COVID 19: Após elevado aumento no número de casos, UPA Maravilha suspende acesso de novos internos

Após uma testagem realizada em todos os internos na Unidade Prisional Avançada de Maravilha, nos dias 26 e 27, com exceção aos que se encontram em saída temporária, houve a confirmação de elevado número de detentos contagiados por Covid-19. O despacho que informa a situação, foi recebida na manhã desta sexta-feira, 28, pela reportagem.


Segundo despacho do Magistrado, dos 107 testes aplicados, 75 acusaram resultado positivo e 32 acusaram resultado negativo, o que representa um índice de contágio superior a 70% da população carcerária local. De acordo com a UPA, todas as celas do Presídio de Maravilha possuem internos infectados, não havendo, assim, a existência de espaço seguro/isolado para a realocação/custódia de internos não contaminados, os quais, conforme devem permanecer isolados no mesmo espaço/cela dos internos infectados.


Também de acordo com as informações apresentadas, o alto índice de contágio ocorreu mesmo após a adoção de medidas de prevenção, inclusive, aquelas descritas no "Protocolo para enfrentamento de surto em Unidades Prisionais - Upa de Maravilha.


Como visto e divulgado, a estrutura do estabelecimento demonstrou ser inadequada para propiciar condições de segurança a todos os frequentadores do ambiente, dentre os quais se incluem os internos, servidores, policiais penais, advogados e familiares. A gravidade da situação foi divulgada inclusive, pelo Boletim Diário emitido pela Secretaria de Estado da Administração Prisional e Socioeducativa de Santa Catarina, segundo o qual, o Presídio de Maravilha/SC é o estabelecimento penal com o maior número de casos ativos de COVID-19 em todo o estado.


Tanto o alto número de casos ativos, quanto a transmissão comunitária da variante ômicron em Santa Catarina, que possui maior índice de transmissibilidade que aquelas até então conhecidas, sugere a adoção de medidas compatíveis com a situação vivenciada pelo Presídio de Maravilha.
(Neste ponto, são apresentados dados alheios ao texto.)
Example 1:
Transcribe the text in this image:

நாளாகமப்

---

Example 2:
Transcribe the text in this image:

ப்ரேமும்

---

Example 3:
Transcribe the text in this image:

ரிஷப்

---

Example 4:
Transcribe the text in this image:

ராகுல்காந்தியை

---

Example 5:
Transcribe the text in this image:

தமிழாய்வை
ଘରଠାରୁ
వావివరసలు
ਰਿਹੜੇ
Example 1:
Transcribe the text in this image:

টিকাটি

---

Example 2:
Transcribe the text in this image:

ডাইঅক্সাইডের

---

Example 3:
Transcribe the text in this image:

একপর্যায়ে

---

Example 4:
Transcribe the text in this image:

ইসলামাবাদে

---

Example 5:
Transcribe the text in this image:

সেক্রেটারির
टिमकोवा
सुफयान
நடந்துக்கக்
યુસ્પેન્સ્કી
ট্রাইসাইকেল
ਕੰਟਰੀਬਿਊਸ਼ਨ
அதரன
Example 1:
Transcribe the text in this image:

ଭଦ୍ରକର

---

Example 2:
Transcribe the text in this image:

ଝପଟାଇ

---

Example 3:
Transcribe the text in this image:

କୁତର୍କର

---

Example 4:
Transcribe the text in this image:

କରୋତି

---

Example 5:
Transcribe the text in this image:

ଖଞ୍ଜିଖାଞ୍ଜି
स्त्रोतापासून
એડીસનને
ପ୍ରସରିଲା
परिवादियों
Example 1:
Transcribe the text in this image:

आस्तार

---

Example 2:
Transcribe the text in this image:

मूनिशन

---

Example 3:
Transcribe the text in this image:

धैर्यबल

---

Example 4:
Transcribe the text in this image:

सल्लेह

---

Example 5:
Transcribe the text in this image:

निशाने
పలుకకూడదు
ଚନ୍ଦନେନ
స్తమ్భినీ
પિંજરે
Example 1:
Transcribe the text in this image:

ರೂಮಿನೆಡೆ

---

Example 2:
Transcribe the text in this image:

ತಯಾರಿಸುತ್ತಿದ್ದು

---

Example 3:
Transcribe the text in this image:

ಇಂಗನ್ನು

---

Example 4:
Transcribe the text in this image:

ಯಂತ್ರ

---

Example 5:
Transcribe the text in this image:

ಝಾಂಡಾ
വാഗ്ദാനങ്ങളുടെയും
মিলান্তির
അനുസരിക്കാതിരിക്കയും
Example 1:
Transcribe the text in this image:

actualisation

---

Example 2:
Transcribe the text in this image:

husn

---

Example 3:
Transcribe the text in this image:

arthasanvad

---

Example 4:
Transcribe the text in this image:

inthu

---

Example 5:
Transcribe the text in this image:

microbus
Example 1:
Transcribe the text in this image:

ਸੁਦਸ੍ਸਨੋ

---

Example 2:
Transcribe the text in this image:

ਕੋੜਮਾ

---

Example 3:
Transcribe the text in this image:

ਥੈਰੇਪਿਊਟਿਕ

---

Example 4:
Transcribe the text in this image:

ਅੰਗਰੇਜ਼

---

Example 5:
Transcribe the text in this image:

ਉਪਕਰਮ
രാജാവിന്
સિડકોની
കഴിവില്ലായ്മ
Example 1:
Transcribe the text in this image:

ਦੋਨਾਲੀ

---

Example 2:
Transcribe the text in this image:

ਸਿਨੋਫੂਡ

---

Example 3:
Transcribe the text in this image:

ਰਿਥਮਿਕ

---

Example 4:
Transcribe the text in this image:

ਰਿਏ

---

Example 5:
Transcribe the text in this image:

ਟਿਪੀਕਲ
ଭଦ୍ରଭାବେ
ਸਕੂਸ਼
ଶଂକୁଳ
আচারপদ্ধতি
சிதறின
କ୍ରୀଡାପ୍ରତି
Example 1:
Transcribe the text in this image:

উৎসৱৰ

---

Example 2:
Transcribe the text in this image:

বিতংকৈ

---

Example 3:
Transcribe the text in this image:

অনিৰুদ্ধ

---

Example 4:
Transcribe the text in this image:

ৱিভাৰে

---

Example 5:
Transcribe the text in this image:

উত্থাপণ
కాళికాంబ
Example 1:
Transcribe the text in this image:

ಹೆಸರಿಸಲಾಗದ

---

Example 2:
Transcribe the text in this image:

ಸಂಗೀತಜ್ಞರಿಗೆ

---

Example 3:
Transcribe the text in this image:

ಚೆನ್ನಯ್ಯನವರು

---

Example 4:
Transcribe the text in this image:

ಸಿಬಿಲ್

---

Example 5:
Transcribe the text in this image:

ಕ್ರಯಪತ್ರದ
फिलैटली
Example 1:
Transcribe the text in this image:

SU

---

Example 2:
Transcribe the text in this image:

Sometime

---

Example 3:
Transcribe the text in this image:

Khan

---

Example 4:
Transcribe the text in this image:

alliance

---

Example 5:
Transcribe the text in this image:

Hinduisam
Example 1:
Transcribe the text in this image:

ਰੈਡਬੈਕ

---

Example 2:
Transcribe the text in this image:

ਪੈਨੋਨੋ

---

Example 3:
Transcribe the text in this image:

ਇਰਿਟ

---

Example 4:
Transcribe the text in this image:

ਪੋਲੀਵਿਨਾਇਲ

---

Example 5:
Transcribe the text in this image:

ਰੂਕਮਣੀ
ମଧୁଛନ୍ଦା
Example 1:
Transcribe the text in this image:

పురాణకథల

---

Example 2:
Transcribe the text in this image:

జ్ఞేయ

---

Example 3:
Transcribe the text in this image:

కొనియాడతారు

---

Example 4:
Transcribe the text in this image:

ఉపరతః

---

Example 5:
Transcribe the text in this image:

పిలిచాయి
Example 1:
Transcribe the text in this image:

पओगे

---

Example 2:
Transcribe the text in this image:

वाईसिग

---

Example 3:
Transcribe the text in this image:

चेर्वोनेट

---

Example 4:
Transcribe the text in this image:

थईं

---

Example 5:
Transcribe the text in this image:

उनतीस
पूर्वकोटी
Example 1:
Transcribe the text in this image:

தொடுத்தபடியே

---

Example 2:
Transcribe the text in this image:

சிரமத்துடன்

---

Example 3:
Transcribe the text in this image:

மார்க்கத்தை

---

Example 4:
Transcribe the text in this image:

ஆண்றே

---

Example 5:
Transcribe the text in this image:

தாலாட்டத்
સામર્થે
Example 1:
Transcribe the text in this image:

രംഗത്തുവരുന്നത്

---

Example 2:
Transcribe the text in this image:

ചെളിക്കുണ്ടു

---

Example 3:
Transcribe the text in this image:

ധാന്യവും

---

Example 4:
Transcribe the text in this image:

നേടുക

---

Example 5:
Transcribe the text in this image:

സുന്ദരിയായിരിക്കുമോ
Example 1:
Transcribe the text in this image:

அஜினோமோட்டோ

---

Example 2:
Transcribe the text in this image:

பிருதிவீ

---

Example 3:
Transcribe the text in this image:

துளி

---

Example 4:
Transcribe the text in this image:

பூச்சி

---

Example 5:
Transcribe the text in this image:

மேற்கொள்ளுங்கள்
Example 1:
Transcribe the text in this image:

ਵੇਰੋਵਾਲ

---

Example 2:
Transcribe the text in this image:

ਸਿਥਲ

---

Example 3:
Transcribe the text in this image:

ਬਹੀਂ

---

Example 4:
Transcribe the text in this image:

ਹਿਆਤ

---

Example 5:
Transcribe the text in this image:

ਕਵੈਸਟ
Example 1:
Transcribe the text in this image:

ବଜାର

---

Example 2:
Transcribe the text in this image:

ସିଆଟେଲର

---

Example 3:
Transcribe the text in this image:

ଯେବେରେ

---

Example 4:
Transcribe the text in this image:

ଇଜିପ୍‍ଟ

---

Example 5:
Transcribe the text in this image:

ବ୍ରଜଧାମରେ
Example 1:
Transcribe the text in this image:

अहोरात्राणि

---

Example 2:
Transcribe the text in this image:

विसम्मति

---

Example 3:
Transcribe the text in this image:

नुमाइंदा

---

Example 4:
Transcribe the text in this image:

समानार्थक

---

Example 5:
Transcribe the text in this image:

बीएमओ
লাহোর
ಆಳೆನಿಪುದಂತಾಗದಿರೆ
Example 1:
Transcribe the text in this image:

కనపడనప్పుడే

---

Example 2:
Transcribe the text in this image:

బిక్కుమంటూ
"Nesse sentido, permitir-se o ingresso de novos internos, em quaisquer das celas do estabelecimento local, representa submetê-los compulsoriamente à exposição ao vírus, agravando-se e estendendo-se ainda mais o surto já existente e, principalmente, violando-se o dever de respeito à integridade física e moral dos condenados e dos presos provisórios imposto a todas as autoridades (Lei n. 7.210/84, art. 40). Deste modo, repisando os motivos e fundamentos expostos na decisão proferida no Evento 33, entendo prudente reiterar a ordem de limitação, provisoriamente, de acesso de novos internos no local." diz parte do documento divulgado pelo órgão responsável.

Devido as circunstâncias, o Juiz da 2ª Vara Criminal de Maravilha, Guilherme Augusto Portela de Gouvea, determinou que não sejam recebidos novos internos no local, por hora, até segunda ordem.